Or before they meet someone new and interesting.

No, I don't mean that old and tired "she's looking for the next best thing" or
"he's a stepping stone" or "she's easy prey" crap.

What I mean is that tiny, contingent moment she will/may accidentally meet
someone who will peak her curiosity. Then all these attempts (and she is doing
some really really heavy lifting there) fail one after the other.

------
ferrari8608
This scenario is not limited to entrepreneurs and founders. The boyfriend
described has a passion, is lucky enough to be getting paid to pursue said
passion, and seems to keep it his highest priority. I currently 'know a guy'
like that. He doesn't date.

I was also once a guy like that.
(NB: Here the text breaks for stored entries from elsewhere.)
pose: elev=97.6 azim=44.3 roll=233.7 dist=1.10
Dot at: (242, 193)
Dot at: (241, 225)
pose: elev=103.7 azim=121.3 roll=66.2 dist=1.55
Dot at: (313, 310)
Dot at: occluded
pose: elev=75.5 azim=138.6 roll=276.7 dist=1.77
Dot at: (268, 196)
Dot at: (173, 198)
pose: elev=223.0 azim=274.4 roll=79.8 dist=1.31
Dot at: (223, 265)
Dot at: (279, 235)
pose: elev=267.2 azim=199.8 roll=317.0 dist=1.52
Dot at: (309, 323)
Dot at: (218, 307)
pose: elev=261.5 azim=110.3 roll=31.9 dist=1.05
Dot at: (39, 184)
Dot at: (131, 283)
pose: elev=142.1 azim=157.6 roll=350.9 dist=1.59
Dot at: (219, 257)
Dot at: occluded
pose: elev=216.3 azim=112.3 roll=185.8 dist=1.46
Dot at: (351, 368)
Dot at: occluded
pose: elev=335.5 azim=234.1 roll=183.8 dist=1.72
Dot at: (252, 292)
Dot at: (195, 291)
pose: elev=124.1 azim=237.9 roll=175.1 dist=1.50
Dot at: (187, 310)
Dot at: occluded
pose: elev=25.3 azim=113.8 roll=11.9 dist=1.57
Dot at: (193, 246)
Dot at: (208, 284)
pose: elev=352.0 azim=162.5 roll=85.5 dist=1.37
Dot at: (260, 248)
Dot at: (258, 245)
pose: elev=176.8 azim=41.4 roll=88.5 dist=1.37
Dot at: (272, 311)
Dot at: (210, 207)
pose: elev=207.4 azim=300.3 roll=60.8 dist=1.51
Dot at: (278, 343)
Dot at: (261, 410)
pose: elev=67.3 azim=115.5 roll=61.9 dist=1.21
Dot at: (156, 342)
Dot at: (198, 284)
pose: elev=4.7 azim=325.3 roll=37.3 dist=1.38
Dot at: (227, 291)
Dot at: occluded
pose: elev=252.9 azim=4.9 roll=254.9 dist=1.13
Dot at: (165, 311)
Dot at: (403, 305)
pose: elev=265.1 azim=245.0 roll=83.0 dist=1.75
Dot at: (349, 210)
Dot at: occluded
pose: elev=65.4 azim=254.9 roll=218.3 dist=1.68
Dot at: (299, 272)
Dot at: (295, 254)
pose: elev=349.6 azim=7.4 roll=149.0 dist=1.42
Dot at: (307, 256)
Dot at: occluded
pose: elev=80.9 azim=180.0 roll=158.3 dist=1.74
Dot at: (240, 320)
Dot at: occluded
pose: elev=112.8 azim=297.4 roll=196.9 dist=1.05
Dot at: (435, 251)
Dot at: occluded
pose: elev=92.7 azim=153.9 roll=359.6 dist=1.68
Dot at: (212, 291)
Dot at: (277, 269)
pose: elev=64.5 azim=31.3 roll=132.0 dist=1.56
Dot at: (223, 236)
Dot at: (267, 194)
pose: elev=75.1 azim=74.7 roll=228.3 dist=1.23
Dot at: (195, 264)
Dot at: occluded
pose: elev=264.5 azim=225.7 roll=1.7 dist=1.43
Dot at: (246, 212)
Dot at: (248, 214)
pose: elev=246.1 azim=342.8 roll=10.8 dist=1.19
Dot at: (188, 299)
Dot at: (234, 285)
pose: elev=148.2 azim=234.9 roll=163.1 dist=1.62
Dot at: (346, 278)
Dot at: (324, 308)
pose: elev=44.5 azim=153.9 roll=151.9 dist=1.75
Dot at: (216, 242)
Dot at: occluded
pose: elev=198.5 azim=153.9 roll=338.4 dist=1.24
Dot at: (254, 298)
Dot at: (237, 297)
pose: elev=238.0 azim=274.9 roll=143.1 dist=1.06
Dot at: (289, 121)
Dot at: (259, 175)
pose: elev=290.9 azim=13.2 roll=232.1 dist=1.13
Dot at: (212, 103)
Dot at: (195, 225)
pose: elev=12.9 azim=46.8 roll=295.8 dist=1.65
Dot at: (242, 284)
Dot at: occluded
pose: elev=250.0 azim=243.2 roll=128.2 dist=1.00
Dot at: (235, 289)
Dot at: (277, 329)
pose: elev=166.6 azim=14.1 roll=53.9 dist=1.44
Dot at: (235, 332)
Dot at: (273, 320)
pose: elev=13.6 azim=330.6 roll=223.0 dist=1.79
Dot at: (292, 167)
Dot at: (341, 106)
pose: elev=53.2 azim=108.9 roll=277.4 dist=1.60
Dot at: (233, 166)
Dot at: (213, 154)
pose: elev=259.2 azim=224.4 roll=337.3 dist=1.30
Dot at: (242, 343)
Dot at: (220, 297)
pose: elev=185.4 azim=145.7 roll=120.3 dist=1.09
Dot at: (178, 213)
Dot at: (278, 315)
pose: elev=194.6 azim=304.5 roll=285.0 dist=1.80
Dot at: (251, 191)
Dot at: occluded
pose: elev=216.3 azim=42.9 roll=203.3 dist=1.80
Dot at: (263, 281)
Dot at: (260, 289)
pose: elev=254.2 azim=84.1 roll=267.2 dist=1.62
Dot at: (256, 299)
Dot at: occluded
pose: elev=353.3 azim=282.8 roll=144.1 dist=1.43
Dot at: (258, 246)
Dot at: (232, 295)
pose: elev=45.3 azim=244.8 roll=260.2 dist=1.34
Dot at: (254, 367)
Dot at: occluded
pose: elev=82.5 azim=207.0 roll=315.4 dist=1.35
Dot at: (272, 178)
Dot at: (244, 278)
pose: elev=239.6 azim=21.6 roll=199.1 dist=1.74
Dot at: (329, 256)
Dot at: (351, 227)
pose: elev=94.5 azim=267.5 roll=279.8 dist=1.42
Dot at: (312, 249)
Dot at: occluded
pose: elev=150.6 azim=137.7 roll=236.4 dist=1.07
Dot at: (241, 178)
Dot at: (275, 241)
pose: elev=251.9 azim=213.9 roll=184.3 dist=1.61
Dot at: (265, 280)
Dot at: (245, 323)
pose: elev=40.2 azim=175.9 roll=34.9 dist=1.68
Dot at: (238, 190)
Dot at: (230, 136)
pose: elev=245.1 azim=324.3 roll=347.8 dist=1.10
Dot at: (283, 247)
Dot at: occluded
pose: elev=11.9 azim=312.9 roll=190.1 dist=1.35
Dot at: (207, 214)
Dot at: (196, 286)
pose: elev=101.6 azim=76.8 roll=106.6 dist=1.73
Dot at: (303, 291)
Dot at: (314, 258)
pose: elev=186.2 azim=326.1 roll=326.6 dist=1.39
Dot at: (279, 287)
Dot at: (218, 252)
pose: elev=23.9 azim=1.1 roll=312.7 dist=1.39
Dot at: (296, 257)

It was only at that "me or your passion"
point in the relationship that priorities were re-evaluated, and our
relationship drastically improved for the both of us since. The choice doesn't
have to be black and white as was presented between the quotes in the previous
sentence, but the idea that it might be was enough to make me think more
seriously on the matter.

If the author is happy taking a back seat to her partner's life, then so be it
and good for her. The tone of the article, in my opinion, indicated otherwise.

------
bsdpython
It's not just entrepreneurs - working professionals who work long hours can
overdo it. Pro tip: if it's Saturday night and you can't think of anything to
talk about besides work, you are boring your partner and ruining your
relationship.

------
danpennypacker
"10 Things I Learned While Dating a Shitty Boyfriend"

------
logn
They aren't able to converse about anything other than work. People should be
more interesting than this. If there's nothing new to talk about ever then you
need to do some activity together or spend more time reading or whatnot. I
don't think anyone in my life could explain what I do better than 'codes some
Internet stuff and data'... because I rarely talk about work. If people want
to hear about your work, they will ask you and beg to hear more. Otherwise
they really don't care.

------
ezl
_> "when you just want to spend the day vegging out eating an entire can of
Pringles"_

A whole day?! Driven entrepreneurs like me can finish a can of pringles in 15
minutes.